» Exercise prompt
Every record here needs to be written out again exactly.

==== Records supplied ====

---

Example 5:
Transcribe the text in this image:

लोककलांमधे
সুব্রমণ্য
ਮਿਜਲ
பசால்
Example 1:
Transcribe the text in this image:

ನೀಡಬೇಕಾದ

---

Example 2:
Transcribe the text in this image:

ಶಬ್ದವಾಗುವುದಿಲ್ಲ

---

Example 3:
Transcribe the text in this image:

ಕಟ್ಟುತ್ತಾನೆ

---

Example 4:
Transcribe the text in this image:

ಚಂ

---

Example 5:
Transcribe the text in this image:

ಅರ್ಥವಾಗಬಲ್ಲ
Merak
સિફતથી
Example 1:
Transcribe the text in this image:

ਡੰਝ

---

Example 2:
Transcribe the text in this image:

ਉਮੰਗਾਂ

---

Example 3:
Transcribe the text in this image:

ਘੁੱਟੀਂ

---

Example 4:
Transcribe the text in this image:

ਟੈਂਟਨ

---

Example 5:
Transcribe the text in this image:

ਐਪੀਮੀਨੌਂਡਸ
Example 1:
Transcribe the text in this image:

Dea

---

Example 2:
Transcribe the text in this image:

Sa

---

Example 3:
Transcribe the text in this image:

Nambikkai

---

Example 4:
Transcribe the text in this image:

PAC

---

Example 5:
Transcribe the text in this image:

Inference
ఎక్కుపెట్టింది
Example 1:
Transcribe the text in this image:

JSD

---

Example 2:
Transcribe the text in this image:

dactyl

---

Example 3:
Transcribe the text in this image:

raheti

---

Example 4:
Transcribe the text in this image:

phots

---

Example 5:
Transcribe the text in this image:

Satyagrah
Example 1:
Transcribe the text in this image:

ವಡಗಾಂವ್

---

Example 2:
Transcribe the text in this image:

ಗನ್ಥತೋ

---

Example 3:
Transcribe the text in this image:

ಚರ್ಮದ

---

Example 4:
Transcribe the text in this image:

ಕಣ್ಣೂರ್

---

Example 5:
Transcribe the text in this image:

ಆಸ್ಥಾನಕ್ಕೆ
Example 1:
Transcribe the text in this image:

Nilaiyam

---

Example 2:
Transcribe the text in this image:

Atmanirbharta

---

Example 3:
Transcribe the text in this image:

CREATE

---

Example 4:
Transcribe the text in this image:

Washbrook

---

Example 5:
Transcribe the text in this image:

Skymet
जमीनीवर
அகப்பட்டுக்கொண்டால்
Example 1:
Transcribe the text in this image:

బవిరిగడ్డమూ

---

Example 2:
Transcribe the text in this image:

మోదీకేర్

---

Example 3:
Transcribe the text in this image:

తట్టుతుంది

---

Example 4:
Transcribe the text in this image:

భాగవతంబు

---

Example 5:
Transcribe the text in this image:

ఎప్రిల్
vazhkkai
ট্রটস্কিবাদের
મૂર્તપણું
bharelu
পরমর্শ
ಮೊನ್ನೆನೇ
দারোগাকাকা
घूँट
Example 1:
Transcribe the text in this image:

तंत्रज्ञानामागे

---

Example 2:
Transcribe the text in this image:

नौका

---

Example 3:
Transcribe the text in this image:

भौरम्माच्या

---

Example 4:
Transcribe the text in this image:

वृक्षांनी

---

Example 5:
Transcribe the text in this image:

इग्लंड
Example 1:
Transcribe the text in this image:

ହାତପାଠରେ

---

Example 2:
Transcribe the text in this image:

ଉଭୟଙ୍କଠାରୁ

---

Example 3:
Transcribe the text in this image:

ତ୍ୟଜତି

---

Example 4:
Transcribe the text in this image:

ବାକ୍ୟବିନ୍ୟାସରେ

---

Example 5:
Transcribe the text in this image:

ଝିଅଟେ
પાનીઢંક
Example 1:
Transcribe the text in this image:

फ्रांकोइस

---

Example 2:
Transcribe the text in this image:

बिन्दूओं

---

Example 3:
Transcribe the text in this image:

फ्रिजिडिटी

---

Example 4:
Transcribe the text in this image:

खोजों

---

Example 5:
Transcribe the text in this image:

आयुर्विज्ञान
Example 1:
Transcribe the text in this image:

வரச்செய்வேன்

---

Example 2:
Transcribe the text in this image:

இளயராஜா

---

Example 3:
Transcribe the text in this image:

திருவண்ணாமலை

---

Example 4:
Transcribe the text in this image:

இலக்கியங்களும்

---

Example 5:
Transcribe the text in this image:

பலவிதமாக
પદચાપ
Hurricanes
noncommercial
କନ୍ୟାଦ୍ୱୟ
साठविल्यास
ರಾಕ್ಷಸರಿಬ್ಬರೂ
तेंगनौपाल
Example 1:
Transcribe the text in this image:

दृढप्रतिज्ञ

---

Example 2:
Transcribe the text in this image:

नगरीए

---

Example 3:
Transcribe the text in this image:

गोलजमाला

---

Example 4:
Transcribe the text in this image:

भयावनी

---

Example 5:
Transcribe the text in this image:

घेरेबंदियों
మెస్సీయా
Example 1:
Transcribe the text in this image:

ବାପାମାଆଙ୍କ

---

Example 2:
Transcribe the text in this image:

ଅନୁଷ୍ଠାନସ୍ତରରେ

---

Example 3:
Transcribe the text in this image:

====

» Written answer
---

Example 5:
Transcribe the text in this image:

लोककलांमधे
সুব্রমণ্য
ਮਿਜਲ
பசால்
Example 1:
Transcribe the text in this image:

ನೀಡಬೇಕಾದ

---

Example 2:
Transcribe the text in this image:

ಶಬ್ದವಾಗುವುದಿಲ್ಲ

---

Example 3:
Transcribe the text in this image:

ಕಟ್ಟುತ್ತಾನೆ

---

Example 4:
Transcribe the text in this image:

ಚಂ

---

Example 5:
Transcribe the text in this image:

ಅರ್ಥವಾಗಬಲ್ಲ
Merak
સિફતથી
Example 1:
Transcribe the text in this image:

ਡੰਝ

---

Example 2:
Transcribe the text in this image:

ਉਮੰਗਾਂ

---

Example 3:
Transcribe the text in this image:

ਘੁੱਟੀਂ

---

Example 4:
Transcribe the text in this image:

ਟੈਂਟਨ

---

Example 5:
Transcribe the text in this image:

ਐਪੀਮੀਨੌਂਡਸ
Example 1:
Transcribe the text in this image:

Dea

---

Example 2:
Transcribe the text in this image:

Sa

---

Example 3:
Transcribe the text in this image:

Nambikkai

---

Example 4:
Transcribe the text in this image:

PAC

---

Example 5:
Transcribe the text in this image:

Inference
ఎక్కుపెట్టింది
Example 1:
Transcribe the text in this image:

JSD

---

Example 2:
Transcribe the text in this image:

dactyl

---

Example 3:
Transcribe the text in this image:

raheti

---

Example 4:
Transcribe the text in this image:

phots

---

Example 5:
Transcribe the text in this image:

Satyagrah
Example 1:
Transcribe the text in this image:

ವಡಗಾಂವ್

---

Example 2:
Transcribe the text in this image:

ಗನ್ಥತೋ

---

Example 3:
Transcribe the text in this image:

ಚರ್ಮದ

---

Example 4:
Transcribe the text in this image:

ಕಣ್ಣೂರ್

---

Example 5:
Transcribe the text in this image:

ಆಸ್ಥಾನಕ್ಕೆ
Example 1:
Transcribe the text in this image:

Nilaiyam

---

Example 2:
Transcribe the text in this image:

Atmanirbharta

---

Example 3:
Transcribe the text in this image:

CREATE

---

Example 4:
Transcribe the text in this image:

Washbrook

---

Example 5:
Transcribe the text in this image:

Skymet
जमीनीवर
அகப்பட்டுக்கொண்டால்
Example 1:
Transcribe the text in this image:

బవిరిగడ్డమూ

---

Example 2:
Transcribe the text in this image:

మోదీకేర్

---

Example 3:
Transcribe the text in this image:

తట్టుతుంది

---

Example 4:
Transcribe the text in this image:

భాగవతంబు

---

Example 5:
Transcribe the text in this image:

ఎప్రిల్
vazhkkai
ট্রটস্কিবাদের
મૂર્તપણું
bharelu
পরমর্শ
ಮೊನ್ನೆನೇ
দারোগাকাকা
घूँट
Example 1:
Transcribe the text in this image:

तंत्रज्ञानामागे

---

Example 2:
Transcribe the text in this image:

नौका

---

Example 3:
Transcribe the text in this image:

भौरम्माच्या

---

Example 4:
Transcribe the text in this image:

वृक्षांनी

---

Example 5:
Transcribe the text in this image:

इग्लंड
Example 1:
Transcribe the text in this image:

ହାତପାଠରେ

---

Example 2:
Transcribe the text in this image:

ଉଭୟଙ୍କଠାରୁ

---

Example 3:
Transcribe the text in this image:

ତ୍ୟଜତି

---

Example 4:
Transcribe the text in this image:

ବାକ୍ୟବିନ୍ୟାସରେ

---

Example 5:
Transcribe the text in this image:

ଝିଅଟେ
પાનીઢંક
Example 1:
Transcribe the text in this image:

फ्रांकोइस

---

Example 2:
Transcribe the text in this image:

बिन्दूओं

---

Example 3:
Transcribe the text in this image:

फ्रिजिडिटी

---

Example 4:
Transcribe the text in this image:

खोजों

---

Example 5:
Transcribe the text in this image:

आयुर्विज्ञान
Example 1:
Transcribe the text in this image:

வரச்செய்வேன்

---

Example 2:
Transcribe the text in this image:

இளயராஜா

---

Example 3:
Transcribe the text in this image:

திருவண்ணாமலை

---

Example 4:
Transcribe the text in this image:

இலக்கியங்களும்

---

Example 5:
Transcribe the text in this image:

பலவிதமாக
પદચાપ
Hurricanes
noncommercial
କନ୍ୟାଦ୍ୱୟ
साठविल्यास
ರಾಕ್ಷಸರಿಬ್ಬರೂ
तेंगनौपाल
Example 1:
Transcribe the text in this image:

दृढप्रतिज्ञ

---

Example 2:
Transcribe the text in this image:

नगरीए

---

Example 3:
Transcribe the text in this image:

गोलजमाला

---

Example 4:
Transcribe the text in this image:

भयावनी

---

Example 5:
Transcribe the text in this image:

घेरेबंदियों
మెస్సీయా
Example 1:
Transcribe the text in this image:

ବାପାମାଆଙ୍କ

---

Example 2:
Transcribe the text in this image:

ଅନୁଷ୍ଠାନସ୍ତରରେ

---

Example 3:
Transcribe the text in this image:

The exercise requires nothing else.